The request is missing a required parameter, includes an invalid parameter value, includes a parameter more than once, or is otherwise malformed. This error code has the following error descriptions:

  • content_type The content type of the request is not valid, must be application/x-www-form-urlencoded.

  • tenant_blocked The user trying to log in has been assigned a different tenant which is provided as the tenant id in the context response key.
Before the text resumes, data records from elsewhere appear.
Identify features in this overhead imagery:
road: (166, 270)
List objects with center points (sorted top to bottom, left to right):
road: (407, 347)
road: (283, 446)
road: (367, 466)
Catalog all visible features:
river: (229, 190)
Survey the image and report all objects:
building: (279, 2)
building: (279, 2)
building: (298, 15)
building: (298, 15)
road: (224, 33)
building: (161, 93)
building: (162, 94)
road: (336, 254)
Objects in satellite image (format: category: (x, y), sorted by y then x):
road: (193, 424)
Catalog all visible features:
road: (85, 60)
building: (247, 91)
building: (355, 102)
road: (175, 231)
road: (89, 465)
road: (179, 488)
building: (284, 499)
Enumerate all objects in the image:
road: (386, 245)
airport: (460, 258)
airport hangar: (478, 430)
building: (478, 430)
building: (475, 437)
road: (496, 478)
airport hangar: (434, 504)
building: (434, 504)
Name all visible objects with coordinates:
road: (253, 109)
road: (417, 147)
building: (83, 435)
This occurs in cases where the user is trying to use a social login provider while their email address is set up to use a organization SSO IdP.

  • redirect_uri The provided redirect_uri parameter is missing or not registered with the client ID.

  • code The code parameter is either missing, expired or already used in a previous request.

  • code_verifier The code_verifier parameter is missing, its checksum does not match the previously provided code challenge or does not have sufficient entropy (must be at least 8 bytes long).

invalid_client

Client authentication failed (e.g., unknown client, no client authentication included, or unsupported authentication method).

invalid_grant

The provided authorization grant (e.g., authorization code, resource owner credentials) or refresh token is invalid, expired, revoked, does not match the redirection URI used in the authorization request, or was issued to another client.

unauthorized_client

The authenticated client is not authorized to use this authorization grant type.

unsupported_grant_type

The authorization grant type is not supported by the authorization server.

access_denied

The resource owner or authorization server denied the request.

unsupported_response_type

The authorization server does not support obtaining an authorization code using this method.

invalid_scope

The requested scope is invalid, unknown, or malformed.

server_error

The authorization server encountered an unexpected condition that prevented it from fulfilling the request. (This error code is needed because a 500 Internal Server Error HTTP status code cannot be returned to the client via an HTTP redirect.)

temporarily_unavailable

The authorization server is currently unable to handle the request due to a temporary overloading or maintenance of the server. (This error code is needed because a 503 Service Unavailable HTTP status code cannot be returned to the client via an HTTP redirect.)